Açıklamada ayrıca, “Müsteşarlıkça verilen borç üstlenim taahhütleri kapsamında oluşan koşullu yükümlükler ve bu yükümlülüklerin yarattığı kredi riskinin borç stoku, mali disiplin ve borç sürdürülebilirliğine olası etkileri, Hazine garantilerinde olduğu gibi, Hazine risk yönetimi kapsamında çeşitli senaryo analizleri ve araçlar vasıtasıyla

ölçülmekte ve takip edilmektedir. KÖİ projelerinde fesih durumunda ödeme konusunda uluslararası uygulamalar aşağıda özetlenmektedir.”
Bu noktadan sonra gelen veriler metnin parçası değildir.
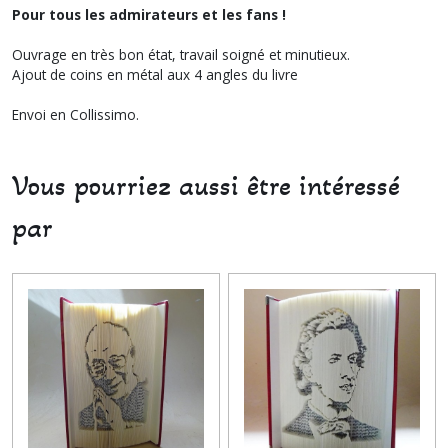
Pour tous les admirateurs et les fans !
Ouvrage en très bon état, travail soigné et minutieux.
Ajout de coins en métal aux 4 angles du livre
Envoi en Collissimo.
Vous pourriez aussi être intéressé
par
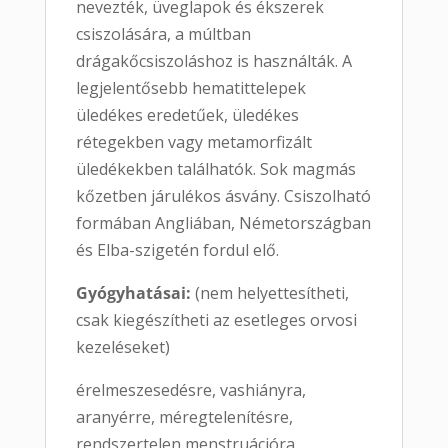
nevezték, üveglapok és ékszerek
csiszolására, a múltban
drágakőcsiszoláshoz is használták. A
legjelentősebb hematittelepek
üledékes eredetűek, üledékes
rétegekben vagy metamorfizált
üledékekben találhatók. Sok magmás
kőzetben járulékos ásvány. Csiszolható
formában Angliában, Németországban
és Elba-szigetén fordul elő.
Gyógyhatásai:
(nem helyettesítheti,
csak kiegészítheti az esetleges orvosi
kezeléseket)
érelmeszesedésre, vashiányra,
aranyérre, méregtelenítésre,
rendszertelen menstruációra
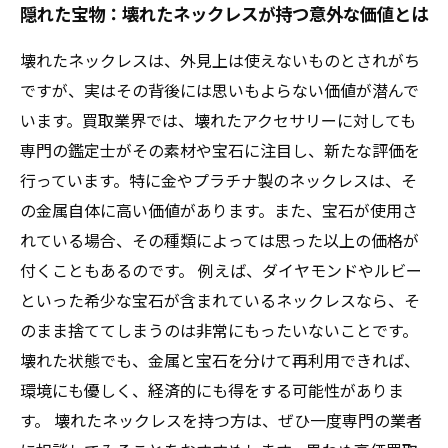
隠れた宝物：壊れたネックレスが持つ意外な価値とは
壊れたネックレスは、外見上は使えないものとされがち
ですが、実はその背後には思いもよらない価値が潜んで
います。買取業界では、壊れたアクセサリーに対しても
専門の鑑定士がその素材や宝石に注目し、新たな評価を
行っています。特に金やプラチナ製のネックレスは、そ
の金属自体に高い価値があります。また、宝石が使用さ
れている場合、その種類によっては思った以上の価格が
付くこともあるのです。 例えば、ダイヤモンドやルビー
といった希少な宝石が含まれているネックレスなら、そ
のまま捨ててしまうのは非常にもったいないことです。
壊れた状態でも、金属と宝石を分けて再利用できれば、
環境にも優しく、経済的にも得をする可能性がありま
す。 壊れたネックレスを持つ方は、ぜひ一度専門の業者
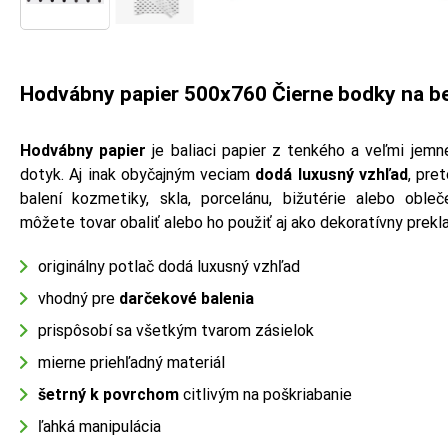
Hodvábny papier 500x760 Čierne bodky na be
Hodvábny papier
je baliaci papier z tenkého a veľmi jemn
dotyk. Aj inak obyčajným veciam
dodá luxusný vzhľad
, pre
balení kozmetiky, skla, porcelánu, bižutérie alebo obl
môžete tovar obaliť alebo ho použiť aj ako dekoratívny prekl
originálny potlač dodá luxusný vzhľad
vhodný pre
darčekové balenia
prispôsobí sa všetkým tvarom zásielok
mierne priehľadný materiál
šetrný k povrchom
citlivým na poškriabanie
ľahká manipulácia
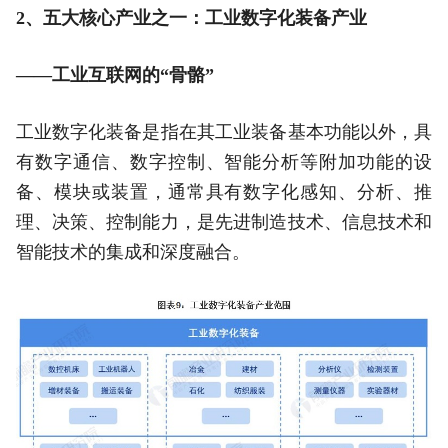
2、五大核心产业之一：工业数字化装备产业
——工业互联网的“骨骼”
工业数字化装备是指在其工业装备基本功能以外，具
有数字通信、数字控制、智能分析等附加功能的设
备、模块或装置，通常具有数字化感知、分析、推
理、决策、控制能力，是先进制造技术、信息技术和
智能技术的集成和深度融合。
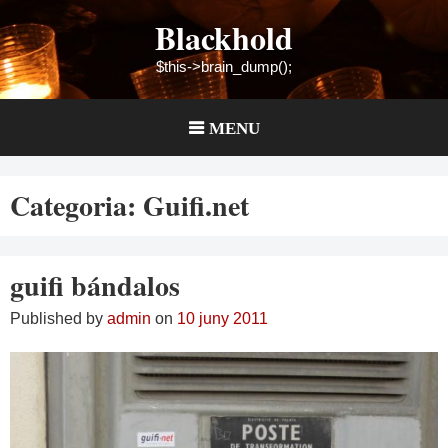
Skip
Blackhold
to
content
$this->brain_dump();
MENU
Categoria:
Guifi.net
guifi bándalos
Published by
admin
on
10 juny 2011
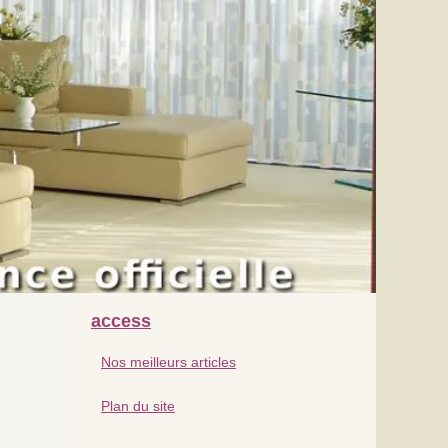
access
Nos meilleurs articles
Plan du site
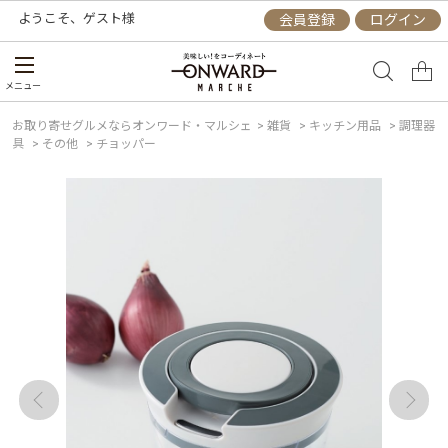
ようこそ、
ゲスト
様
会員登録
ログイン
メニュー
お取り寄せグルメならオンワード・マルシェ
>
雑貨
>
キッチン用品
>
調理器
具
>
その他
>
チョッパー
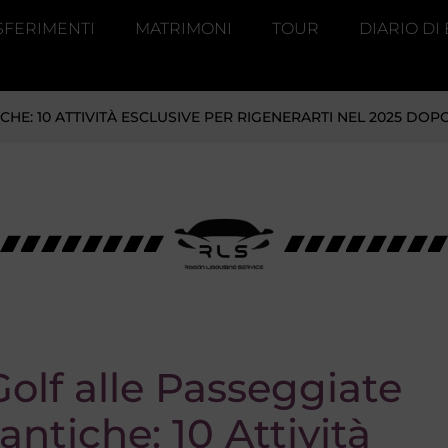
SFERIMENTI
MATRIMONI
TOUR
DIARIO DI
HE: 10 ATTIVITÀ ESCLUSIVE PER RIGENERARTI NEL 2025 DOPO
Golf alle Passeggiate
ntiche: 10 Attività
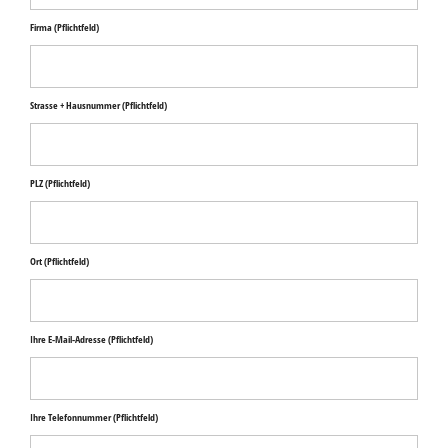
Firma
(Pflichtfeld)
Strasse + Hausnummer
(Pflichtfeld)
PLZ
(Pflichtfeld)
Ort
(Pflichtfeld)
Ihre E-Mail-Adresse
(Pflichtfeld)
Ihre Telefonnummer
(Pflichtfeld)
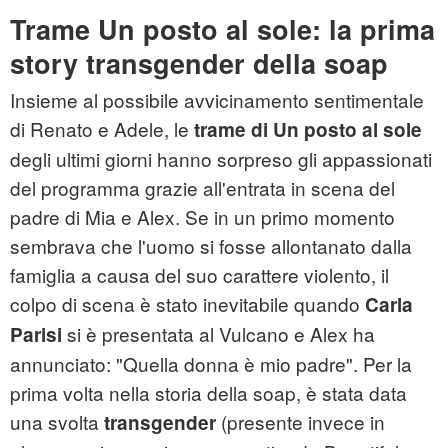
Trame Un posto al sole: la prima
story transgender della soap
Insieme al possibile avvicinamento sentimentale
di Renato e Adele, le
trame di Un posto al sole
degli ultimi giorni hanno sorpreso gli appassionati
del programma grazie all'entrata in scena del
padre di Mia e Alex. Se in un primo momento
sembrava che l'uomo si fosse allontanato dalla
famiglia a causa del suo carattere violento, il
colpo di scena è stato inevitabile quando
Carla
si è presentata al Vulcano e Alex ha
Parisi
annunciato: "Quella donna è mio padre". Per la
prima volta nella storia della soap, è stata data
una svolta
(presente invece in
transgender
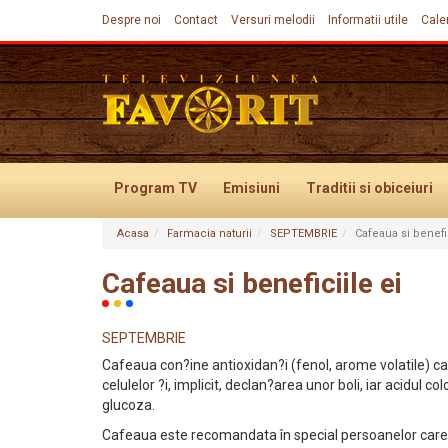
Despre noi
Contact
Versuri melodii
Informatii utile
Cale
Program TV
Emisiuni
Traditii
si obiceiuri
Acasa
Farmacia naturii
SEPTEMBRIE
Cafeaua si benefic
Evenimente
Cafeaua si beneficiile ei
SEPTEMBRIE
Cafeaua con?ine antioxidan?i (fenol, arome volatile) c
celulelor ?i, implicit, declan?area unor boli, iar acidul 
glucoza.
Cafeaua este recomandata în special persoanelor care 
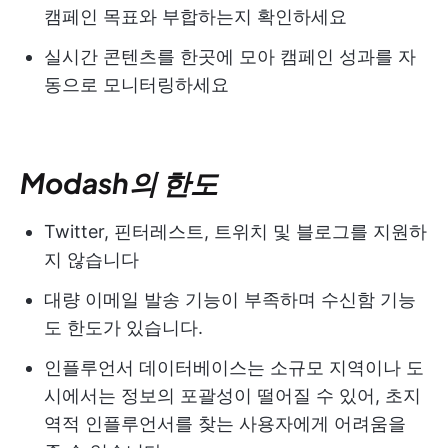
캠페인 목표와 부합하는지 확인하세요
실시간 콘텐츠를 한곳에 모아 캠페인 성과를 자
동으로 모니터링하세요
Modash의 한도
Twitter, 핀터레스트, 트위치 및 블로그를 지원하
지 않습니다
대량 이메일 발송 기능이 부족하며 수신함 기능
도 한도가 있습니다.
인플루언서 데이터베이스는 소규모 지역이나 도
시에서는 정보의 포괄성이 떨어질 수 있어, 초지
역적 인플루언서를 찾는 사용자에게 어려움을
Açıklama şöyle devam edildi:

“EK: KAMU ÖZEL İŞBİRLİĞİ PROJELERİNDE FESİH DURUMUNDA ÖDEME KONUSUNDA ULUSLARARASI UYGULAMALAR

Avrupa KÖİ Uzmanlık Merkezi (EPEC) tarafından yayımlanan raporlarda Avrupa ülkelerinde fesih durumunda KÖİ sözleşmeleri uyarınca taraflarca yapılması öngörülen ödemelere ilişkin hükümler 3 farklı fesih durumu için incelenmektedir.

Bunlar;

1. İdare kusuru nedeniyle fesih ya da idare tarafından tek taraflı fesih

2. Şirket kusuru nedeniyle fesih

3. Mücbir sebepler nedeniyle fesih olarak sıralanmaktadır.
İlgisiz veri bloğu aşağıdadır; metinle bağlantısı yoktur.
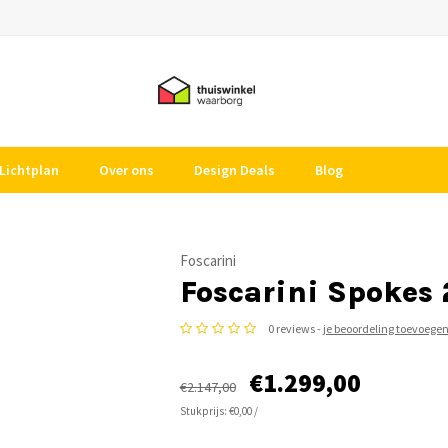
Lichtplan
Over ons
Design Deals
Blog
Foscarini
Foscarini Spokes 
0 reviews -
je beoordeling toevoege
€1.299,00
€2.147,00
Stukprijs: €0,00 /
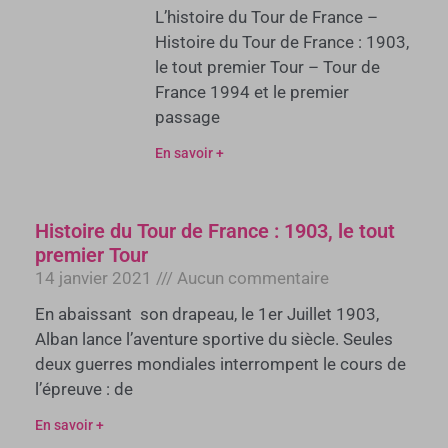
L’histoire du Tour de France –
Histoire du Tour de France : 1903,
le tout premier Tour – Tour de
France 1994 et le premier
passage
En savoir +
Histoire du Tour de France : 1903, le tout
premier Tour
14 janvier 2021
Aucun commentaire
En abaissant son drapeau, le 1er Juillet 1903,
Alban lance l’aventure sportive du siècle. Seules
deux guerres mondiales interrompent le cours de
l’épreuve : de
En savoir +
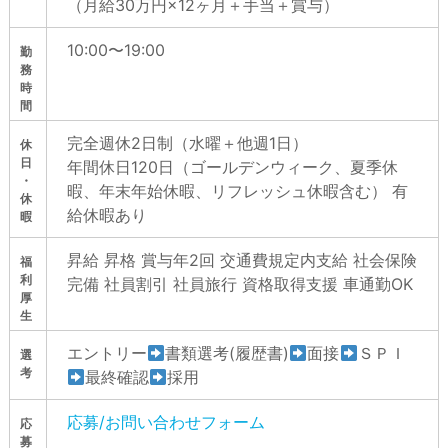
（月給30万円×12ヶ月＋手当＋賞与）
10:00〜19:00
勤
務
時
間
完全週休2日制（水曜＋他週1日）
休
日
年間休日120日（ゴールデンウィーク、夏季休
・
暇、年末年始休暇、リフレッシュ休暇含む） 有
休
給休暇あり
暇
昇給 昇格 賞与年2回 交通費規定内支給 社会保険
福
利
完備 社員割引 社員旅行 資格取得支援 車通勤OK
厚
生
エントリー
書類選考(履歴書)
面接
ＳＰＩ
選
考
最終確認
採用
応募/お問い合わせフォーム
応
募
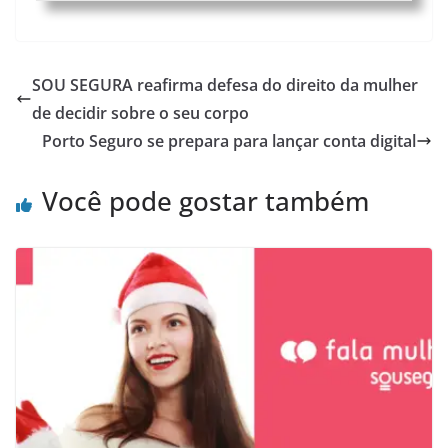
SOU SEGURA reafirma defesa do direito da mulher
de decidir sobre o seu corpo
Porto Seguro se prepara para lançar conta digital
Você pode gostar também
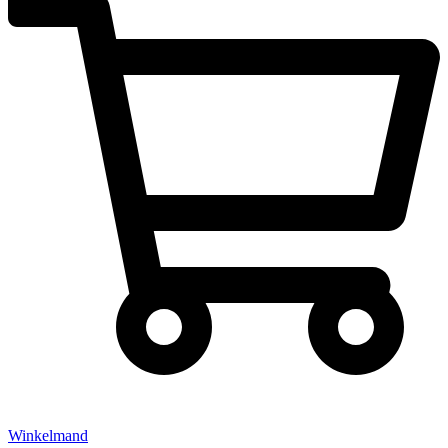
Winkelmand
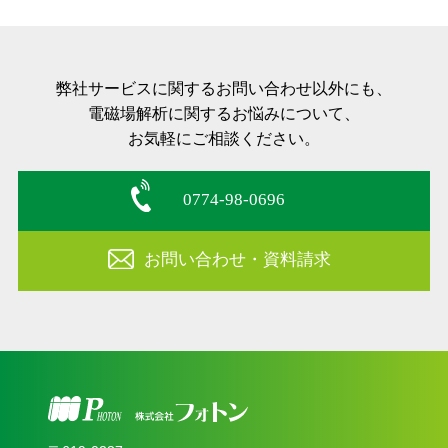
弊社サービスに関するお問い合わせ以外にも、
電磁場解析に関するお悩みについて、
お気軽にご相談ください。
0774-98-0696
お問い合わせ・資料請求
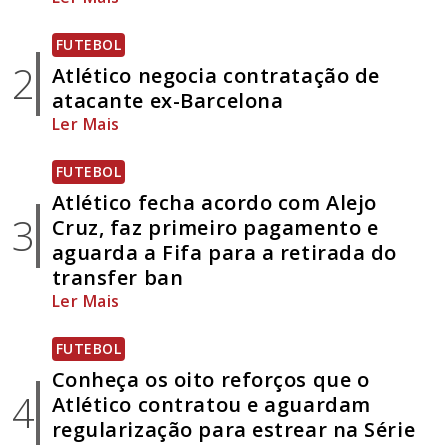
FUTEBOL
2
Atlético negocia contratação de
atacante ex-Barcelona
Ler Mais
FUTEBOL
Atlético fecha acordo com Alejo
3
Cruz, faz primeiro pagamento e
aguarda a Fifa para a retirada do
transfer ban
Ler Mais
FUTEBOL
Conheça os oito reforços que o
4
Atlético contratou e aguardam
regularização para estrear na Série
1. İDARE KUSURU NEDENİYLE FESİH YA DA İDARE TARAFINDAN TEK TARAFLI FESİH

KÖİ sözleşmesinin idare tarafından tek taraflı olarak ya da idare kusuru nedeniyle feshi halinde EPEC tarafından benimsenen temel ilke, yatırımı devralan idarenin ya da kamunun sebepsiz zenginleşmesini önlemek ve hakkaniyeti sağlamak için özel sektöre bir tazminat ödemesi yapılması şeklindedir. Söz konusu tazminat ödemesinin tespitinde Bulgaristan, İtalya ve İspanya’da fesih tarihi itibarıyla yatırım için harcanan para yaklaşımı benimsenirken, ülkemizin de içinde bulunduğu diğer Avrupa ülkelerinde yatırım için sağlanan finansman yaklaşımı kullanılmaktadır. Ülkemizde uygulanan yaklaşım, üstlenime konu finansmanın kapsamı bakımından EPEC tarafından hazırlanan kılavuzla örtüşmektedir.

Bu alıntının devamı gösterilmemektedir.